Preparing the index
A search engine does not store your web pages, it stores an index of your web pages. For your page to appear in a search engine's index, first that search engine sends a search spider to visit your site and read your web pages' content. The spider returns the information to a document processor that processes your web pages into a format that the query processor understands. The document processor performs several formatting tasks—it might remove stop words, lower-value terms that bear little relation to the page's topic, such as the, and, it, and many more. The document processor will also perform term stemming, where suffixes like -ing, -er, -es, and -ed are stripped from search terms. In essence, a document processor trims the content to reveal the contextual elements of a web page and prepares the entry for indexing.
The index contains much of the information from your pages, along with other data that the search engine uses to evaluate and categorize your pages.

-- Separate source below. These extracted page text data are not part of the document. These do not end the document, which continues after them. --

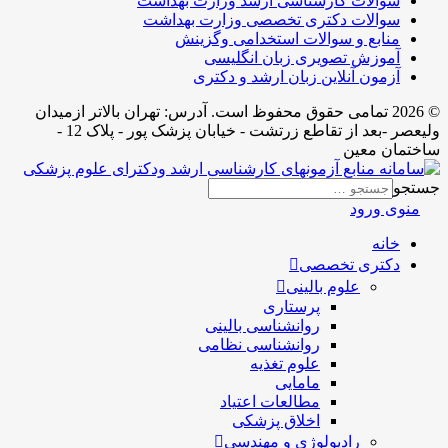
سوالات کارشناسی ارشد وزارت بهداشت
سوالات دکتری تخصصی وزارت بهداشت
منابع و سوالات استخدامی وگزینش
آموزش تصویری زبان انگلیسی
آزمون آنلاین زبان ارشد و دکتری
© 2026 تمامی حقوق محفوظ است. آدرس:‌ تهران بالاتر ازمیدان
ولیعصر -بعد از تقاطع زرتشت - خیابان پزشک پور - پلاک 12 -
ساختمان معین
جستجو
منوی ورود
خانه
دکتری تخصصی
علوم بالینی
پرستاری
روانشناسی بالینی
روانشناسی نظامی
علوم تغذیه
مامایی
مطالعات اعتیاد
اخلاق پزشکی
رادیولوژی و مهندسی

As a highly simplified example, Google's index of your page will contain the text of your page on a date in the recent past when its spider last visited along with other data which are as follows:
- A table of terms in order of the frequency in which they appear on your page (called the inverted file)
- The page's PageRank
- A term weight assignment: a numerical value that reflects the frequency of appearance of particular terms on a page
- The page's meta tags
- The page's destination URL
This description is grossly simplified, but illustrates that what the search engine attempts to match is not your page itself, but a processed and analyzed version of your page.